Date of Award

August 2013

Degree Type


Degree Name

Master of Science



First Advisor

Shangping Xu

Committee Members

Timothy Grundl, Weon Shik Han


Arsenate, Chromate, Zeolite


Sorption represents an important strategy in the remediation of groundwater contamination. As a naturally-occurring mineral with large cation exchange capacity, zeolite is negatively charged and has been widely used as an inexpensive and effective sorbent for the removal of positively charged contaminants. The negative charges of zeolite, however, make it generally ineffective in the sorption of anionic contaminants such as chromate and arsenate. In order to improve the capacity for sorption of anionic species, the surface charge of the zeolite must be modified. Cationic surfactants can be used to alter the surface charge of the minerals so that the negatively charged heavy metals can be removed.
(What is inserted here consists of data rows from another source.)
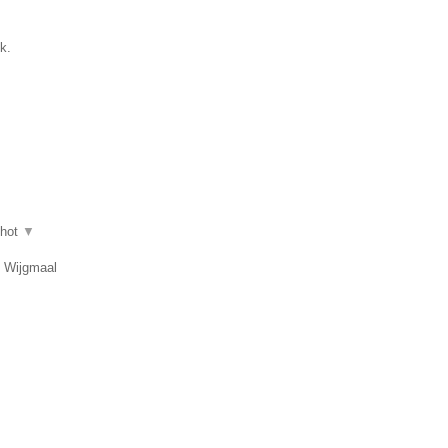
k.
shot
▼
, Wijgmaal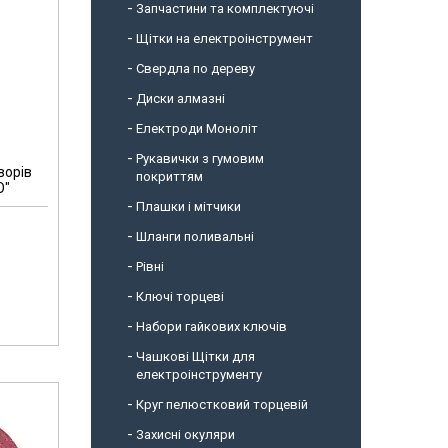
Запчастини та комплектуючі
Щітки на електроінструмент
Свердла по дереву
Диски алмазні
Електроди Моноліт
Рукавички з гумовим
ворів
покриттям
O"
Плашки і мітчики
Шланги поливальні
Рівні
Ключі торцеві
Набори гайкових ключів
Чашкові Щітки для
електроінструменту
Круг пелюстковий торцевій
Захисні окуляри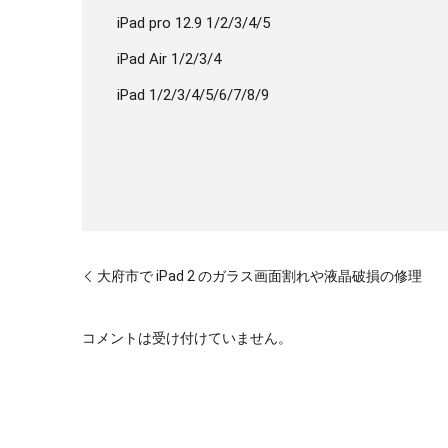
iPad pro 12.9 1/2/3/4/5
iPad Air 1/2/3/4
iPad 1/2/3/4/5/6/7/8/9
大府市で iPad 2 のガラス画面割れや液晶破損の修理
コメントは受け付けていません。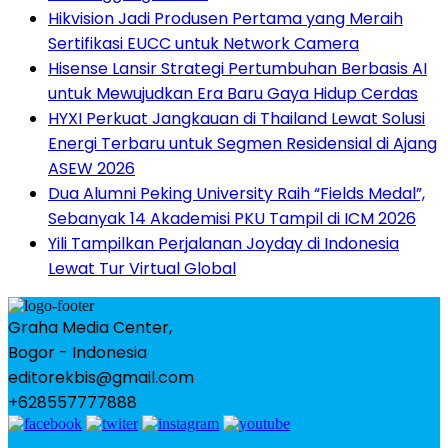
Hikvision Jadi Produsen Pertama yang Meraih
Sertifikasi EUCC untuk Network Camera
Hisense Lansir Strategi Pertumbuhan Berbasis AI
untuk Mewujudkan Era Baru Gaya Hidup Cerdas
HYXI Perkuat Jangkauan di Thailand Lewat Solusi
Energi Terbaru untuk Segmen Residensial di Ajang
ASEW 2026
Dua Alumni Peking University Raih “Fields Medal”,
Sebanyak 14 Akademisi PKU Tampil di ICM 2026
Yili Tampilkan Perjalanan Joyday di Indonesia
Lewat Tur Virtual Global
Graha Media Center,
Bogor - Indonesia
editorekbis@gmail.com
+628557777888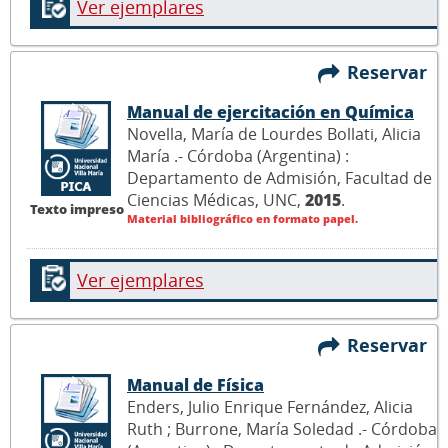
Ver ejemplares
Reservar
Manual de ejercitación en Química
Novella, María de Lourdes Bollati, Alicia
María .- Córdoba (Argentina) :
Departamento de Admisión, Facultad de
Ciencias Médicas, UNC,
2015
.
Texto impreso
Material bibliográfico en formato papel.
Ver ejemplares
Reservar
Manual de Física
Enders, Julio Enrique Fernández, Alicia
Ruth ; Burrone, María Soledad .- Córdoba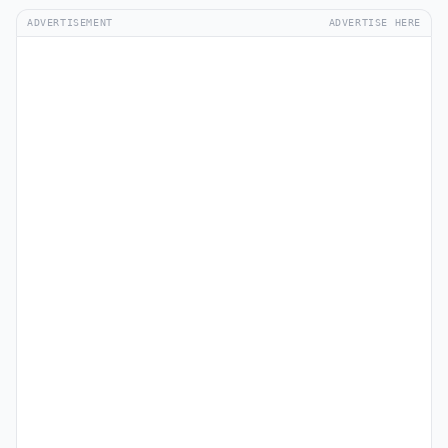
ADVERTISEMENT
ADVERTISE HERE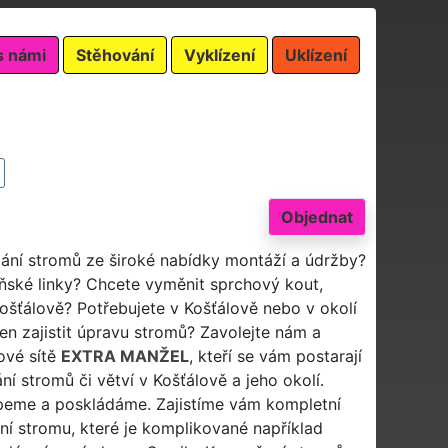
s námi
Stěhování
Vyklízení
Uklízení
Objednat
ezání stromů ze široké nabídky montáží a údržby?
ské linky? Chcete vyměnit sprchový kout,
Košťálově? Potřebujete v Košťálově nebo v okolí
en zajistit úpravu stromů? Zavolejte nám a
ové sítě
EXTRA MANŽEL
, kteří se vám postarají
ní stromů či větví v Košťálově a jeho okolí.
peme a poskládáme. Zajistíme vám kompletní
ání stromu, které je komplikované například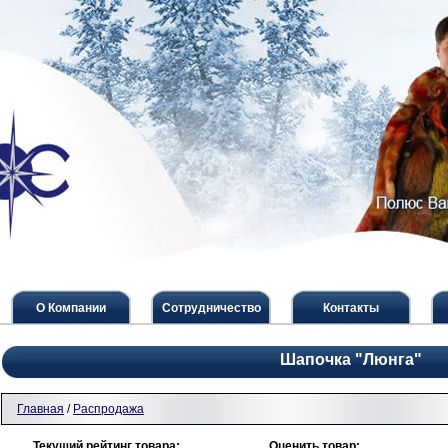
О Компании
Сотрудничество
Контакты
Шапочка "Люнга"
Главная
/
Распродажа
Текущий рейтинг товара:
Оценить товар: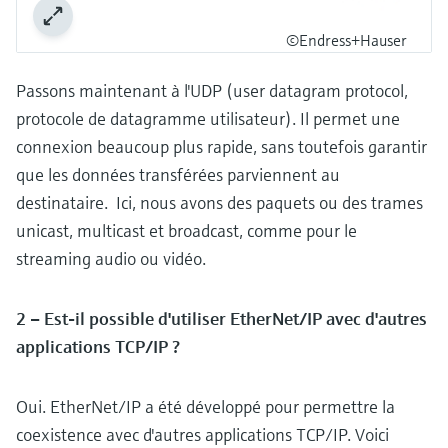
©Endress+Hauser
Passons maintenant à l'UDP (user datagram protocol,
protocole de datagramme utilisateur). Il permet une
connexion beaucoup plus rapide, sans toutefois garantir
que les données transférées parviennent au
destinataire. Ici, nous avons des paquets ou des trames
unicast, multicast et broadcast, comme pour le
streaming audio ou vidéo.
2 – Est-il possible d'utiliser EtherNet/IP avec d'autres
applications TCP/IP ?
Oui. EtherNet/IP a été développé pour permettre la
coexistence avec d'autres applications TCP/IP. Voici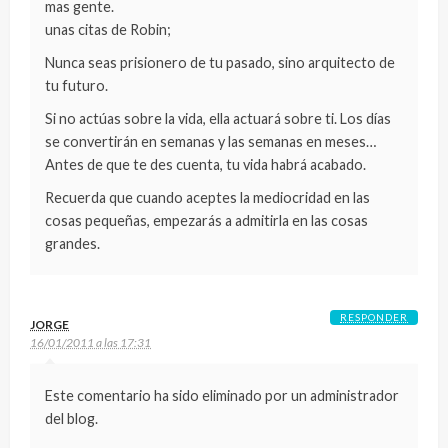
mas gente.
unas citas de Robin;
Nunca seas prisionero de tu pasado, sino arquitecto de
tu futuro.
Si no actúas sobre la vida, ella actuará sobre ti. Los días
se convertirán en semanas y las semanas en meses…
Antes de que te des cuenta, tu vida habrá acabado.
Recuerda que cuando aceptes la mediocridad en las
cosas pequeñas, empezarás a admitirla en las cosas
grandes.
RESPONDER
JORGE
16/01/2011 a las 17:31
Este comentario ha sido eliminado por un administrador
del blog.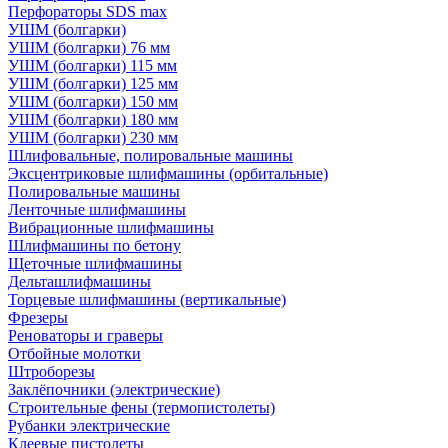
Перфораторы SDS max
УШМ (болгарки)
УШМ (болгарки) 76 мм
УШМ (болгарки) 115 мм
УШМ (болгарки) 125 мм
УШМ (болгарки) 150 мм
УШМ (болгарки) 180 мм
УШМ (болгарки) 230 мм
Шлифовальные, полировальные машины
Эксцентриковые шлифмашины (орбитальные)
Полировальные машины
Ленточные шлифмашины
Вибрационные шлифмашины
Шлифмашины по бетону
Щеточные шлифмашины
Дельташлифмашины
Торцевые шлифмашины (вертикальные)
Фрезеры
Реноваторы и граверы
Отбойные молотки
Штроборезы
Заклёпочники (электрические)
Строительные фены (термопистолеты)
Рубанки электрические
Клеевые пистолеты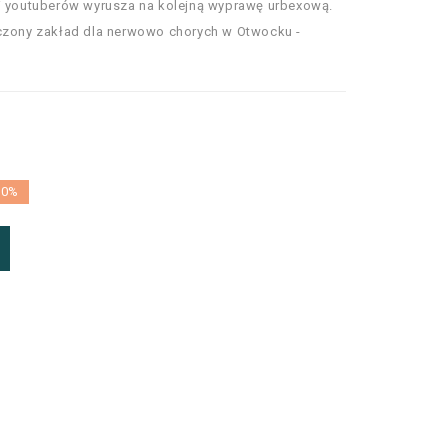
ji youtuberów wyrusza na kolejną wyprawę urbexową.
zczony zakład dla nerwowo chorych w Otwocku -
10%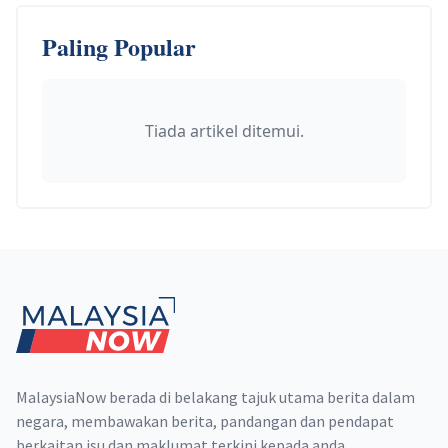
Paling Popular
Tiada artikel ditemui.
Footer
MalaysiaNow berada di belakang tajuk utama berita dalam
negara, membawakan berita, pandangan dan pendapat
berkaitan isu dan maklumat terkini kepada anda.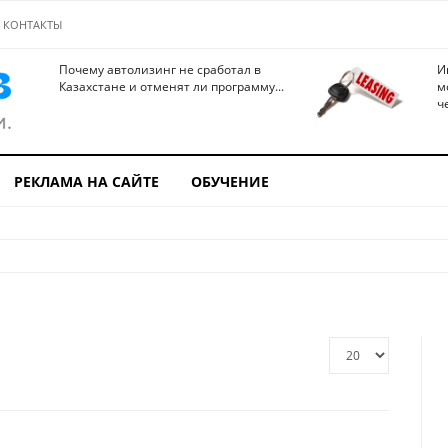
КОНТАКТЫ
Почему автолизинг не сработал в
И
Казахстане и отменят ли программу...
м
ч
РЕКЛАМА НА САЙТЕ
ОБУЧЕНИЕ
Кол-
во
строк: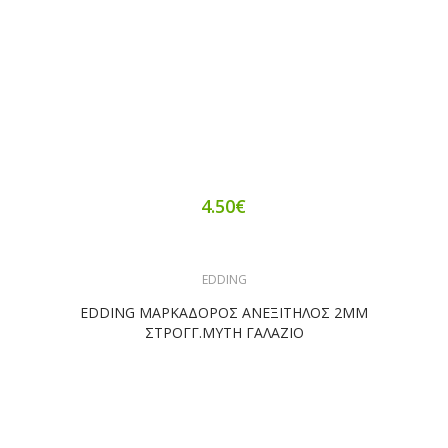
4.50€
EDDING
EDDING ΜΑΡΚΑΔΟΡΟΣ ΑΝΕΞΙΤΗΛΟΣ 2ΜΜ
ΣΤΡΟΓΓ.ΜΥΤΗ ΓΑΛΑΖΙΟ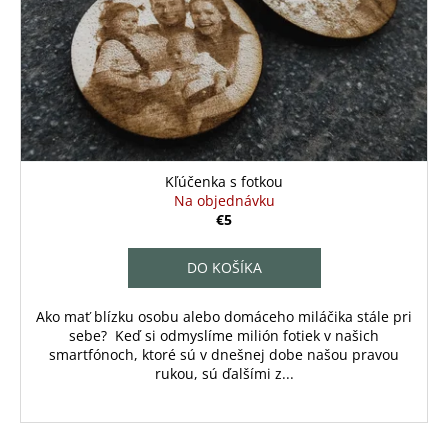
Kľúčenka s fotkou
Na objednávku
€5
DO KOŠÍKA
Ako mať blízku osobu alebo domáceho miláčika stále pri
sebe? Keď si odmyslíme milión fotiek v našich
smartfónoch, ktoré sú v dnešnej dobe našou pravou
rukou, sú ďalšími z...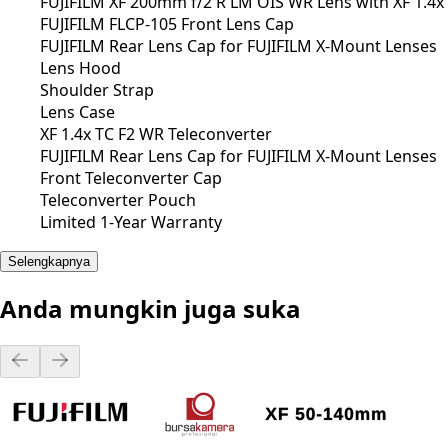
FUJIFILM XF 200mm f/2 R LM OIS WR Lens with XF 1.4x 
FUJIFILM FLCP-105 Front Lens Cap
FUJIFILM Rear Lens Cap for FUJIFILM X-Mount Lenses
Lens Hood
Shoulder Strap
Lens Case
XF 1.4x TC F2 WR Teleconverter
FUJIFILM Rear Lens Cap for FUJIFILM X-Mount Lenses
Front Teleconverter Cap
Teleconverter Pouch
Limited 1-Year Warranty
Selengkapnya
Anda mungkin juga suka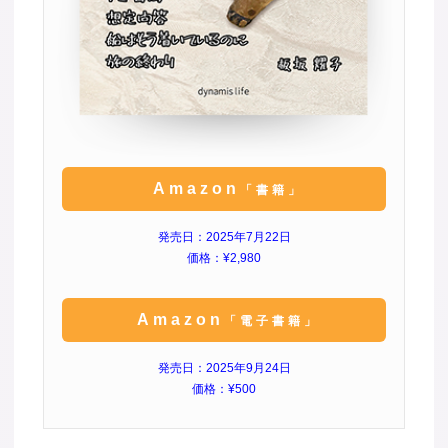
Amazon
「書籍」
発売日：2025年7月22日
価格：¥2,980
Amazon
「電子書籍」
発売日：2025年9月24日
価格：¥500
The adsorption equilibrium and kinetics data for adsorption of As(V) and Cr(VI) from an aqueous solution onto a green solvent modified zeolite (GSMZ) were determined through batch experiments. A natural zeolite from St. Cloud New Mexico was modified by the surfactant HDmim, from the imidazolium group of chemicals, which are considered as "green solvents". The effects of ionic strength and solution pH on the sorption capacity of As(V) and Cr(VI) on GSMZ were evaluated. Our results indicate that pH has little effect on the removal of both As(V) and Cr(VI) on GSMZ. Zeta potential tests show that for the pH range tested (4-9) the surface charge of the modified zeolite is consistently positive. The removal of arsenate and chromate by GSMZ does not appear to be dependent on speciation at different pH. Meanwhile, competition by chloride ions at different ionic strength was found to have an impact on sorption capacity. The Langmuir competition model was applied to experimental adsorption data to determine the extent of competition between the heavy metal ions and chloride anions. Compared to previously modified zeolites, GSMZ performed well, with a sorption maximum for chromate of about 26 mM/kg and a sorption maximum for arsenate of about 12 mM/kg.